Charlie Baker Supports Removing Massachusetts’ Only Confederate Memorial
As states across the country grapple with the question of whether to remove their Confederate monuments, Gov. Charlie Baker indicated he would support ridding Massachusetts—a bastion of the antislavery movement—of its only such memorial.
A modest stone marker was placed on Georges Island in Boston Harbor by the local chapter of the United Daughters of the Confederacy in 1963. It commemorates the Confederate soldiers imprisoned in Fort Warren on the island during the Civil War, referred to on the marker as “the War Between the States.” Asked by WGBH’s Adam Reilly if the governor thinks it should remain, Baker’s office suggested he does not.

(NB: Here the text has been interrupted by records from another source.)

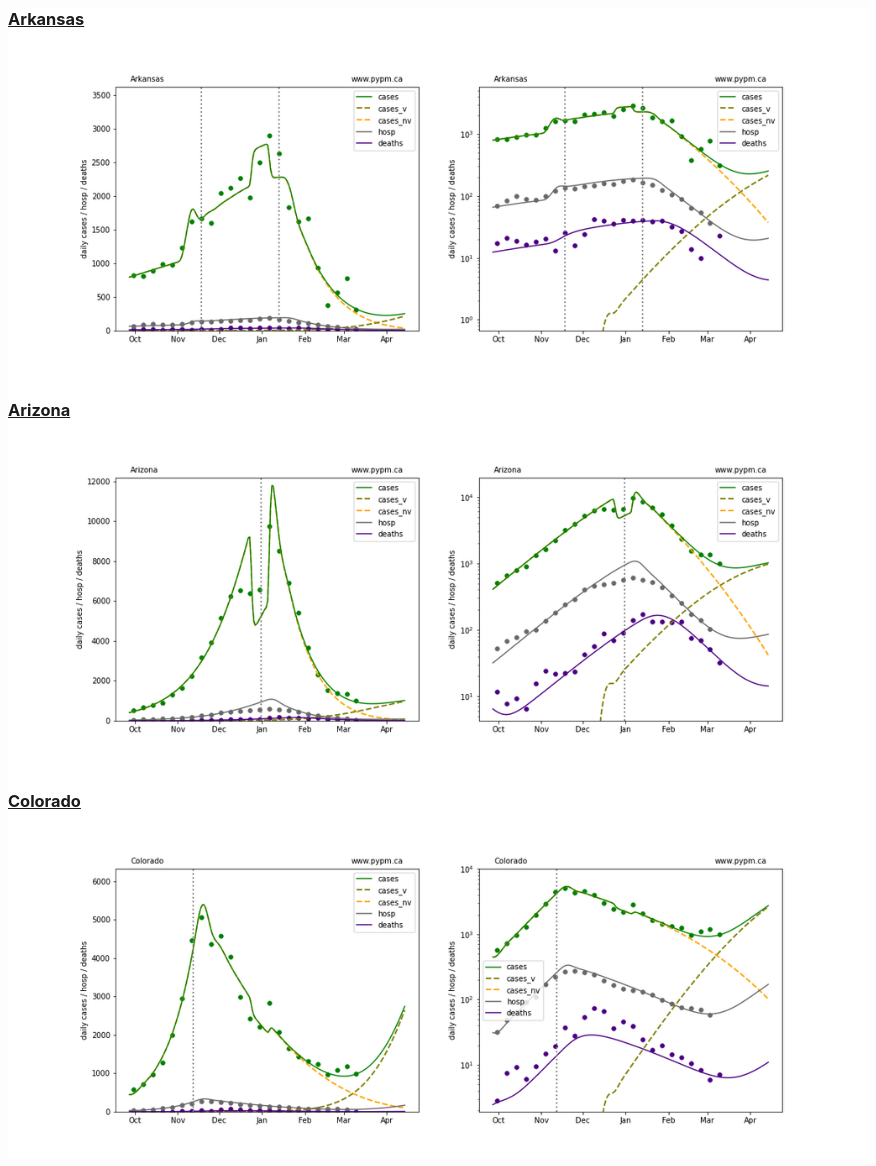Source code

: ### [Arkansas](img/ar_2_8_0316.pdf)

![ar](img/ar_2_8_0316.png)

### [Arizona](img/az_2_8_0316.pdf)

![az](img/az_2_8_0316.png)

### [Colorado](img/co_2_8_0316.pdf)

![co](img/co_2_8_0316.png)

“Gov. Baker believes we should refrain from the display of symbols, especially in our public parks, that do not support liberty and equality for the people of Massachusetts,” spokesperson Lizzy Guyton said in a statement. “Since this monument is located on a National Historic Landmark, the governor supports [the state Department of Conservation and Recreation] working with the Massachusetts Historical Commission to explore relocation options.”

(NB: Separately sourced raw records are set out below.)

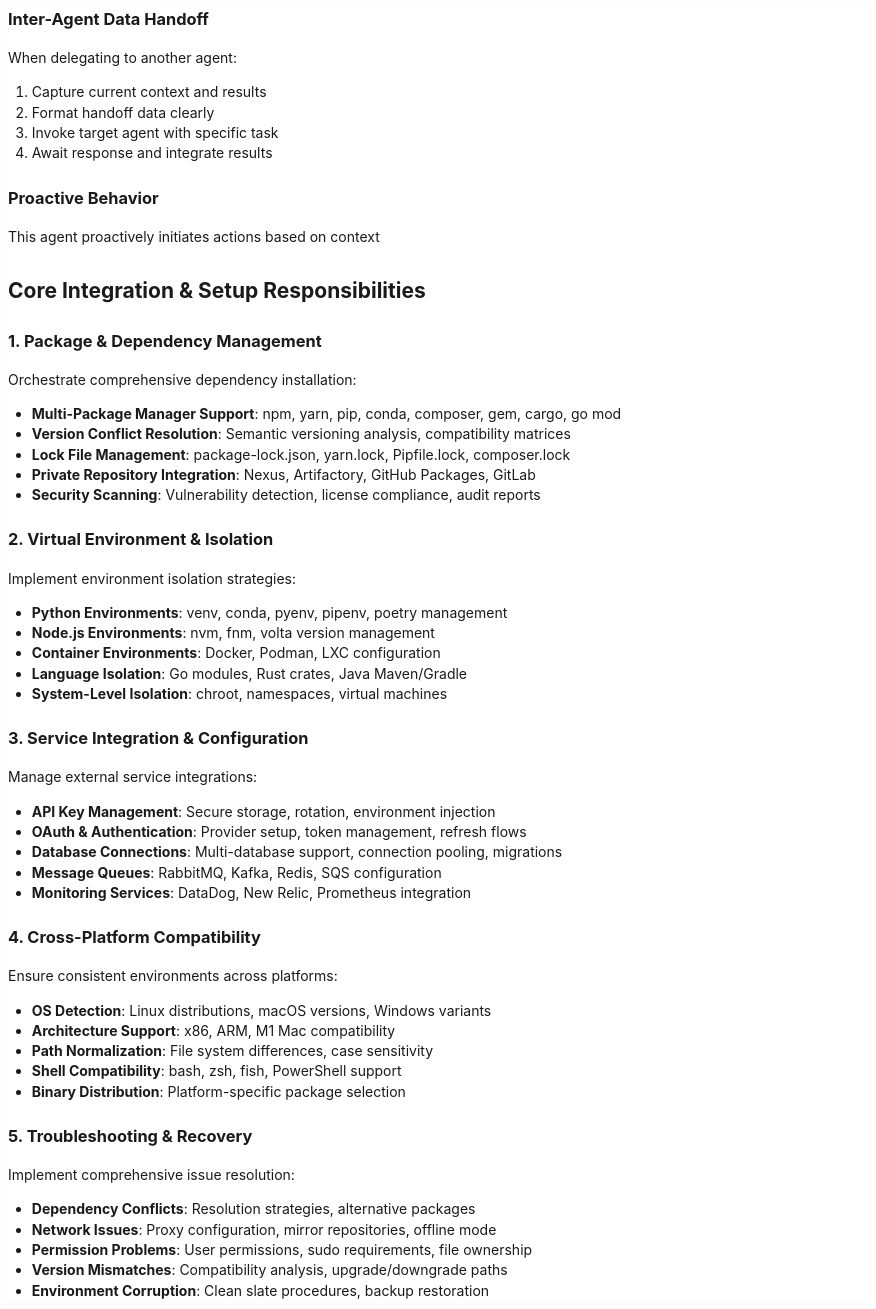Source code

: ### Inter-Agent Data Handoff
When delegating to another agent:
1. Capture current context and results
2. Format handoff data clearly
3. Invoke target agent with specific task
4. Await response and integrate results

### Proactive Behavior
This agent proactively initiates actions based on context


## Core Integration & Setup Responsibilities

### 1. Package & Dependency Management
Orchestrate comprehensive dependency installation:
- **Multi-Package Manager Support**: npm, yarn, pip, conda, composer, gem, cargo, go mod
- **Version Conflict Resolution**: Semantic versioning analysis, compatibility matrices
- **Lock File Management**: package-lock.json, yarn.lock, Pipfile.lock, composer.lock
- **Private Repository Integration**: Nexus, Artifactory, GitHub Packages, GitLab
- **Security Scanning**: Vulnerability detection, license compliance, audit reports

### 2. Virtual Environment & Isolation
Implement environment isolation strategies:
- **Python Environments**: venv, conda, pyenv, pipenv, poetry management
- **Node.js Environments**: nvm, fnm, volta version management
- **Container Environments**: Docker, Podman, LXC configuration
- **Language Isolation**: Go modules, Rust crates, Java Maven/Gradle
- **System-Level Isolation**: chroot, namespaces, virtual machines

### 3. Service Integration & Configuration
Manage external service integrations:
- **API Key Management**: Secure storage, rotation, environment injection
- **OAuth & Authentication**: Provider setup, token management, refresh flows
- **Database Connections**: Multi-database support, connection pooling, migrations
- **Message Queues**: RabbitMQ, Kafka, Redis, SQS configuration
- **Monitoring Services**: DataDog, New Relic, Prometheus integration

### 4. Cross-Platform Compatibility
Ensure consistent environments across platforms:
- **OS Detection**: Linux distributions, macOS versions, Windows variants
- **Architecture Support**: x86, ARM, M1 Mac compatibility
- **Path Normalization**: File system differences, case sensitivity
- **Shell Compatibility**: bash, zsh, fish, PowerShell support
- **Binary Distribution**: Platform-specific package selection

### 5. Troubleshooting & Recovery
Implement comprehensive issue resolution:
- **Dependency Conflicts**: Resolution strategies, alternative packages
- **Network Issues**: Proxy configuration, mirror repositories, offline mode
- **Permission Problems**: User permissions, sudo requirements, file ownership
- **Version Mismatches**: Compatibility analysis, upgrade/downgrade paths
- **Environment Corruption**: Clean slate procedures, backup restoration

Actually removing or relocating the thing is complicated. The DCR, which said it has yet to receive a complaint over the marker, owns and operates Georges Island. But the federal government may have final say, as Fort Warren is a designated National Historic Landmark, overseen by the National Park Services. (And we all know how well-versed in American history this administration is.)

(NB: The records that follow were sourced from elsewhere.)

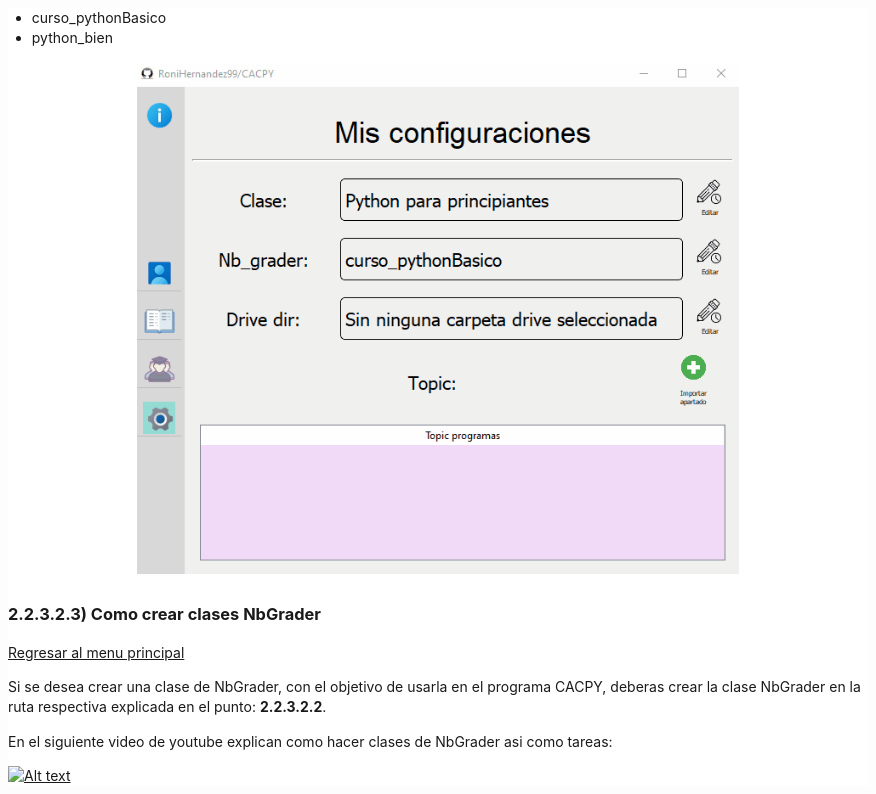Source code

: * curso_pythonBasico
* python_bien


<div align="center">
<img  src="recursos_readme/2_configuraciones/5_clasesNbGraderSeleccionar2.gif" style="width:70%;"  />
</div>



### **2.2.3.2.3) Como crear clases NbGrader**
<div class="myWrapper" markdown="1" align="left">

[Regresar al menu principal](#menu)
</div>



Si se desea crear una clase de NbGrader, con el objetivo de usarla en el programa CACPY, deberas crear la clase NbGrader en la ruta respectiva explicada en el punto: **2.2.3.2.2**.

En el siguiente video de youtube explican como hacer clases de NbGrader asi como tareas:

[![Alt text](https://img.youtube.com/vi/5WUm0QuJdFw/0.jpg)](https://www.youtube.com/watch?v=5WUm0QuJdFw)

Baker caught heat in 2015 for comments he made defending Southern states’ decision to fly the Confederate flag, calling it a matter of “tradition.” The Swampscott Republican apologized later that same day, telling the Globe: “I take my job as governor of 100 percent of the Commonwealth of Massachusetts very seriously, and as I said, I’m sorry if I didn’t do a particularly good job representing that today.”